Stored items
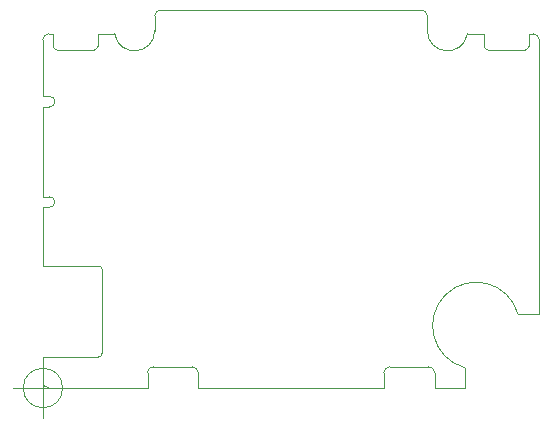
<source format=gbr>
G04 #@! TF.GenerationSoftware,KiCad,Pcbnew,5.1.5+dfsg1-2build2*
G04 #@! TF.CreationDate,2020-11-28T22:40:57+01:00*
G04 #@! TF.ProjectId,FunKey,46756e4b-6579-42e6-9b69-6361645f7063,E*
G04 #@! TF.SameCoordinates,Original*
G04 #@! TF.FileFunction,Profile,NP*
%FSLAX46Y46*%
G04 Gerber Fmt 4.6, Leading zero omitted, Abs format (unit mm)*
G04 Created by KiCad (PCBNEW 5.1.5+dfsg1-2build2) date 2020-11-28 22:40:57*
%MOMM*%
%LPD*%
G04 APERTURE LIST*
%ADD10C,0.050000*%
%ADD11C,0.001000*%
G04 APERTURE END LIST*
D10*
X77866666Y-76200000D02*
G75*
G03X77866666Y-76200000I-1666666J0D01*
G01*
X73700000Y-76200000D02*
X78700000Y-76200000D01*
X76200000Y-73700000D02*
X76200000Y-78700000D01*
X77866666Y-76200000D02*
G75*
G03X77866666Y-76200000I-1666666J0D01*
G01*
X73700000Y-76200000D02*
X78700000Y-76200000D01*
X76200000Y-73700000D02*
X76200000Y-78700000D01*
D11*
X76200000Y-60900000D02*
X76200000Y-65873000D01*
X76200000Y-52400000D02*
X76200000Y-60000000D01*
X76200000Y-60900000D02*
X76750000Y-60900000D01*
X76750000Y-60900000D02*
G75*
G03X76750000Y-60000000I0J450000D01*
G01*
X76750000Y-60000000D02*
X76200000Y-60000000D01*
X76200000Y-52400000D02*
X76750000Y-52400000D01*
X76750000Y-52400000D02*
G75*
G03X76750000Y-51500000I0J450000D01*
G01*
X76750000Y-51500000D02*
X76200000Y-51500000D01*
X76200000Y-46700000D02*
X76200000Y-51500000D01*
X76700000Y-46200000D02*
G75*
G03X76200000Y-46700000I0J-500000D01*
G01*
X82268668Y-46200000D02*
X80850000Y-46200000D01*
X77050000Y-46200000D02*
X76700000Y-46200000D01*
X82268667Y-46200002D02*
G75*
G03X85650000Y-45950000I1681389J250484D01*
G01*
X85650000Y-45950000D02*
X85650000Y-44700000D01*
X86150000Y-44200000D02*
G75*
G03X85650000Y-44700000I0J-500000D01*
G01*
X108250000Y-44200000D02*
X86150000Y-44200000D01*
X108750000Y-44700000D02*
G75*
G03X108250000Y-44200000I-500000J0D01*
G01*
X108750000Y-44700000D02*
X108750000Y-45950000D01*
X108749998Y-45950000D02*
G75*
G03X112131359Y-46200000I1699958J484D01*
G01*
X117700000Y-46200000D02*
X117350000Y-46200000D01*
X113550000Y-46200000D02*
X112131359Y-46200000D01*
X118200000Y-46700000D02*
G75*
G03X117700000Y-46200000I-500000J0D01*
G01*
X118200000Y-69950000D02*
X118200000Y-46700000D01*
X109350000Y-76200000D02*
X111900000Y-76200000D01*
X109350000Y-76200000D02*
X109350000Y-74900000D01*
X109350000Y-74900000D02*
G75*
G03X108850000Y-74400000I-500000J0D01*
G01*
X108850000Y-74400000D02*
X105550000Y-74400000D01*
X105550000Y-74400000D02*
G75*
G03X105050000Y-74900000I0J-500000D01*
G01*
X105050000Y-74900000D02*
X105050000Y-76200000D01*
X89350000Y-76200000D02*
X105050000Y-76200000D01*
X89350000Y-74900000D02*
X89350000Y-76200000D01*
X89350000Y-74900000D02*
G75*
G03X88850000Y-74400000I-500000J0D01*
G01*
X85550000Y-74400000D02*
X88850000Y-74400000D01*
X85550000Y-74400000D02*
G75*
G03X85050000Y-74900000I0J-500000D01*
G01*
X85050000Y-76200000D02*
X85050000Y-74900000D01*
X76700000Y-76200000D02*
X85050000Y-76200000D01*
X76200000Y-75700000D02*
G75*
G03X76700000Y-76200000I500000J0D01*
G01*
X76200000Y-73573000D02*
X76200000Y-75700000D01*
X80900000Y-73573000D02*
X76200000Y-73573000D01*
X80900000Y-73573000D02*
G75*
G03X81200000Y-73273000I0J300000D01*
G01*
X81200000Y-66173000D02*
X81200000Y-73273000D01*
X81200000Y-66173000D02*
G75*
G03X80900000Y-65873000I-300000J0D01*
G01*
X76200000Y-65873000D02*
X80900000Y-65873000D01*
D10*
X111900000Y-76200000D02*
X111900000Y-74470000D01*
D11*
X116420000Y-69950000D02*
X118200000Y-69950000D01*
D10*
X116419999Y-69950001D02*
G75*
G03X111900000Y-74470000I-3549999J-970000D01*
G01*
X113550000Y-46200000D02*
X113550000Y-47250000D01*
X113850000Y-47550000D02*
G75*
G02X113550000Y-47250000I0J300000D01*
G01*
X113850000Y-47550000D02*
X117050000Y-47550000D01*
X117350000Y-47250000D02*
G75*
G02X117050000Y-47550000I-300000J0D01*
G01*
X117350000Y-47250000D02*
X117350000Y-46200000D01*
X77050000Y-46200000D02*
X77050000Y-47250000D01*
X77350000Y-47550000D02*
G75*
G02X77050000Y-47250000I0J300000D01*
G01*
X77350000Y-47550000D02*
X80550000Y-47550000D01*
X80850000Y-47250000D02*
G75*
G02X80550000Y-47550000I-300000J0D01*
G01*
X80850000Y-47250000D02*
X80850000Y-46200000D01*
M02*

</source>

■ PROBLEM DETAILS:
The word "APERTURE" appears in some lines of the data. Copy every one of those lines.

■ YOUR SOLUTION:
G04 APERTURE LIST*
G04 APERTURE END LIST*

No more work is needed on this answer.